Denosumab: The Optimal Choice for Bone Health and Osteoporosis Treatment

This study investigated the efficacy of various interventions for osteoporosis over different time periods. Bisphosphonates, including alendronate, clodronate, and zoledronate, initially demonstrated promising preventive effects. However, alendronate's efficacy decreased over time, possibly due to increased tolerance or a balance in bone remodeling. While bisphosphonates inhibit bone resorption, bone remodeling may eventually return to equilibrium, leading to diminished therapeutic effects.

Clodronate, with its higher absorption rate compared to alendronate sodium, showed potential for long-term treatment. Its efficacy at 12 months surpassed that at 6 months, suggesting sustained benefit. Zoledronate, a long-acting bisphosphonate, exhibited stable effects for extended periods. This may be attributed to its inhibition of farnesyl pyrophosphate synthase (FPPS), a key enzyme involved in bone resorption, providing continuous protection for bone tissue.

However, the study strongly recommends denosumab as a more favorable option. This monoclonal antibody targets receptor activator of nuclear factor-kB ligand (RANKL), a key regulator of bone resorption. Long-term denosumab use has demonstrated increased bone density for up to 10 years, with a low incidence of adverse events. Switching from long-term oral bisphosphonate therapy to denosumab has also been associated with greater gains in postmenopausal osteoporosis patients.
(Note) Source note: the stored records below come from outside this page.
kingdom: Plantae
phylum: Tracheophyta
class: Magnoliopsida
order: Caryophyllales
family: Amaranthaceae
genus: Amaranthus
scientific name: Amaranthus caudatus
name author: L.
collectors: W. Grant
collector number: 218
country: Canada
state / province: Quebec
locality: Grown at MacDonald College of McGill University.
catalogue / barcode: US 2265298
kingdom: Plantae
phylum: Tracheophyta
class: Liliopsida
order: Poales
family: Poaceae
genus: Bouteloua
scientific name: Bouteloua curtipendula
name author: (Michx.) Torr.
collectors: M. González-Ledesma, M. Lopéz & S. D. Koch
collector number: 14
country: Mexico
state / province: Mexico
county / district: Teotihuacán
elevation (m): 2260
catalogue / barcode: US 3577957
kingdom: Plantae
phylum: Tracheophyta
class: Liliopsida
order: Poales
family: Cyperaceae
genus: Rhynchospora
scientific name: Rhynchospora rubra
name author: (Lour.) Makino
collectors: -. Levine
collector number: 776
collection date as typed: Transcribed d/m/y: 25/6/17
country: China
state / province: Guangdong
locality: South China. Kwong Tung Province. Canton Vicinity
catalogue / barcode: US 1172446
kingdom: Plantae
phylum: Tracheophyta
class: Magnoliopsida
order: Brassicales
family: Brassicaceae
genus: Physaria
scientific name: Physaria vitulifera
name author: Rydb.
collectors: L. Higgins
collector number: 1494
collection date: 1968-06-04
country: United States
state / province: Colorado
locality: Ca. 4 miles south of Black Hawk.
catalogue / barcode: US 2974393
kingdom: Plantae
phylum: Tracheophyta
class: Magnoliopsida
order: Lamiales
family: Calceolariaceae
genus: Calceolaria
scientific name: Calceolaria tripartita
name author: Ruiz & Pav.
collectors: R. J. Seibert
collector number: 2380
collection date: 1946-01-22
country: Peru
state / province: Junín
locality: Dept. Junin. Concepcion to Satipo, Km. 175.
Teriparatide, which stimulates bone formation and inhibits bone loss by acting on the PTH receptor 1, may be superior to alendronate in improving lumbar bone mineral density (BMD) in postmenopausal osteoporosis patients. However, due to its higher cost, teriparatide is less recommended compared to denosumab. Raloxifene, a selective estrogen receptor modulator (SERM), can produce estrogen-like effects on bones, reducing absorption and increasing BMD in postmenopausal women. While raloxifene is commonly used, denosumab offers broader applicability and is superior in reducing the risk of death and ischemic stroke in women with osteoporosis.

Previous meta-analyses have shown that both denosumab and zoledronate significantly reduce periprosthetic BMD loss after total hip arthroplasty (THA), particularly in the proximal femur, and improve hip joint function. Another study ranked anti-osteoporotic drugs for total hip BMD in postmenopausal women as denosumab > zoledronate > teriparatide. Denosumab is considered the optimal choice for improving total hip BMD. The research conducted in this study fills the gap in data on denosumab at 6 months and confirms its superior efficacy, a key strength of the study.

In conclusion, the study revealed that different interventions for osteoporosis have varying efficacy over time. While bisphosphonates initially demonstrated promising preventive effects, their efficacy may decrease over time. Clodronate and zoledronate may be more effective for long-term treatment, but denosumab stands out as the most favorable option due to its long-term efficacy and low incidence of adverse events. Teriparatide and raloxifene have also shown interesting effects, but denosumab is considered superior. Previous studies have demonstrated the effectiveness of denosumab and zoledronate in reducing periprosthetic BMD loss after THA and improving hip joint function. Overall, denosumab is considered the optimal choice for improving total hip BMD.